* Your assignment: All records below are to be duplicated exactly, with every picture excluded.

====== Extracted records ======

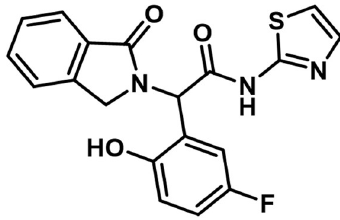
Figure 27. Chemical structure of fourth-generation allosteric EGFR inhibitor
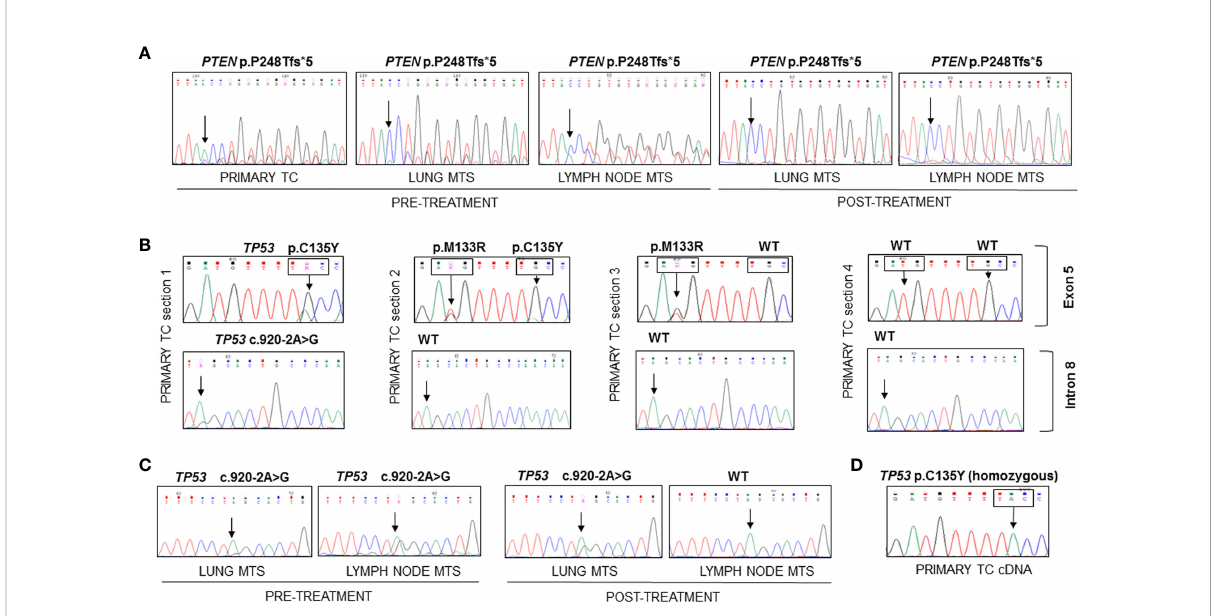
FIGURE 2 Sequencing of the PCR amplicons corresponding to exon 7 of PTEN and to exons 5 and 9 of TP53 genes and of RT-PCR amplicon corresponding to exon 5 of TP53 in FFPE and frozen samples. (A) The PTEN p.P248Tfs*5 mutation was found in heterozygosity in the DNA extracted from FFPE primary TC and lung and lymph node metastases samples obtained before and after Sorafenib treatment. (B) Different mutational patterns observed for TP53 in four sections of primary TC. The fi rst sample showed the presence of TP53 p.C135Y mutation in exon 5 and c.920-2A>G splicing variant in intron 8, the second harbored two TP53 mutations (p.M133R and p.C135Y), the third had only the p.M133R mutant, while the last had no mutations. (C) The c.920-2A>G splicing variant was found in all metastases analyzed with the exception of the lymph node metastasis obtained after Sorafenib treatment. (D) The analysis of TP53 transcript encompassing exon 5 showed the presence of the C135Y mutation in homozygous state in the cDNA obtained from frozen primary TC. TC, thyroid cancer; MTS,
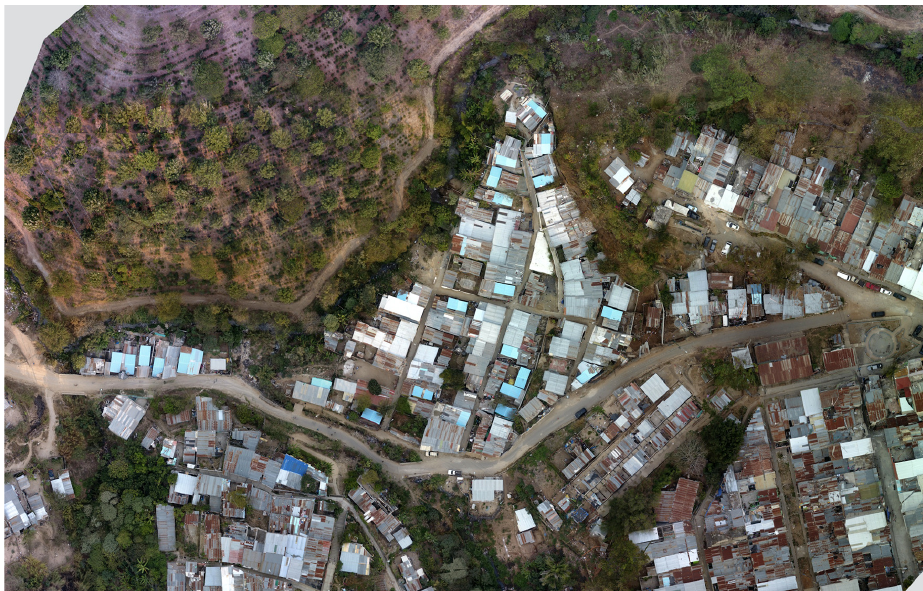
Figure 2. Orthophoto of 5 de Noviembre, courtesy of Perpendicular.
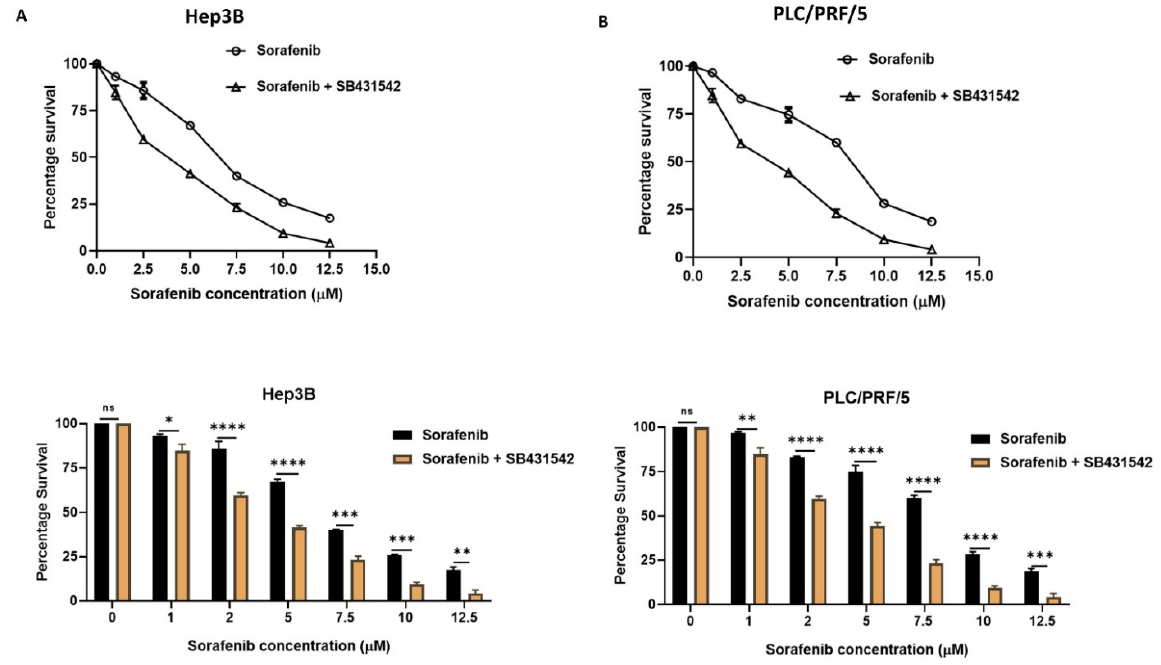
Figure 6. EMT inhibition with SB431542 enhanced the cytotoxic effects of Sorafenib. Cell viability assay revealed increased cytotoxicity of Sorafenib when combined with SB431542 in comparison to Sorafenib alone in ( A ) Hep3B-derived spheres and ( B ) PLC/PRF/5-derived spheres. ( n = 3, * p < 0.05, ** p < 0.01, *** p < 0.005, **** p < 0.001, ns: not significant).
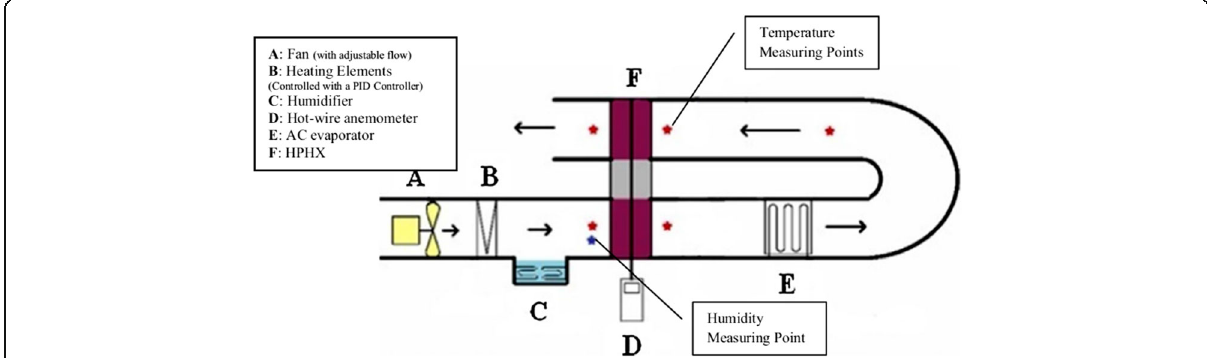
Fig. 10 Schematic of the experimental apparatus [115]. Reproduced with permission from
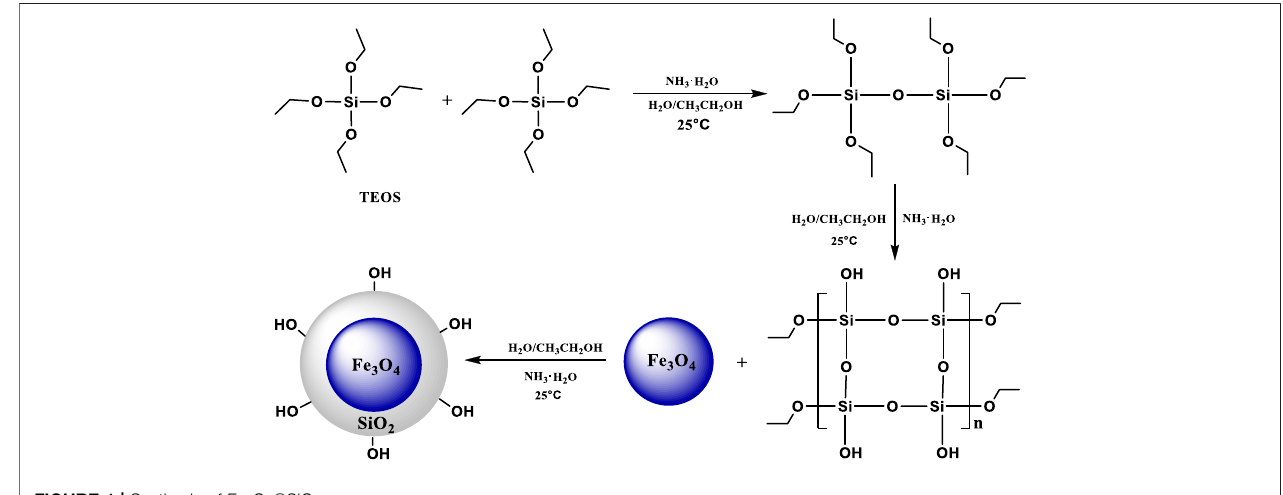
FIGURE 1 | Synthesis of Fe 3 O 4 @SiO 2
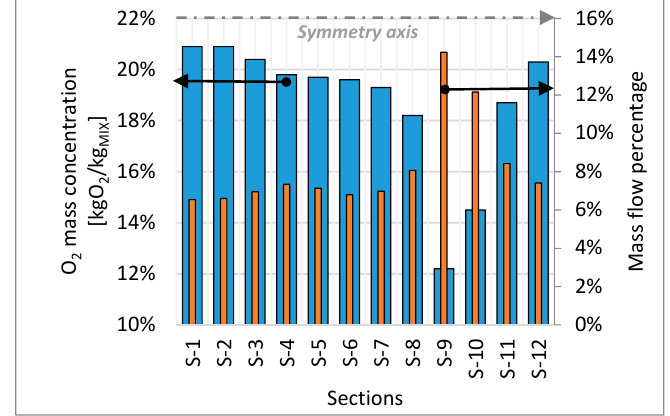
Figure 10. Oxygen mass fraction profile in the Cold phase chamber stacking (20% average waste gas fraction) [20].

======

* Solution below:
Figure 27. Chemical structure of fourth-generation allosteric EGFR inhibitor
FIGURE 2 Sequencing of the PCR amplicons corresponding to exon 7 of PTEN and to exons 5 and 9 of TP53 genes and of RT-PCR amplicon corresponding to exon 5 of TP53 in FFPE and frozen samples. (A) The PTEN p.P248Tfs*5 mutation was found in heterozygosity in the DNA extracted from FFPE primary TC and lung and lymph node metastases samples obtained before and after Sorafenib treatment. (B) Different mutational patterns observed for TP53 in four sections of primary TC. The fi rst sample showed the presence of TP53 p.C135Y mutation in exon 5 and c.920-2A>G splicing variant in intron 8, the second harbored two TP53 mutations (p.M133R and p.C135Y), the third had only the p.M133R mutant, while the last had no mutations. (C) The c.920-2A>G splicing variant was found in all metastases analyzed with the exception of the lymph node metastasis obtained after Sorafenib treatment. (D) The analysis of TP53 transcript encompassing exon 5 showed the presence of the C135Y mutation in homozygous state in the cDNA obtained from frozen primary TC. TC, thyroid cancer; MTS,
Figure 2. Orthophoto of 5 de Noviembre, courtesy of Perpendicular.
Figure 6. EMT inhibition with SB431542 enhanced the cytotoxic effects of Sorafenib. Cell viability assay revealed increased cytotoxicity of Sorafenib when combined with SB431542 in comparison to Sorafenib alone in ( A ) Hep3B-derived spheres and ( B ) PLC/PRF/5-derived spheres. ( n = 3, * p < 0.05, ** p < 0.01, *** p < 0.005, **** p < 0.001, ns: not significant).
Fig. 10 Schematic of the experimental apparatus [115]. Reproduced with permission from
FIGURE 1 | Synthesis of Fe 3 O 4 @SiO 2
Figure 10. Oxygen mass fraction profile in the Cold phase chamber stacking (20% average waste gas fraction) [20].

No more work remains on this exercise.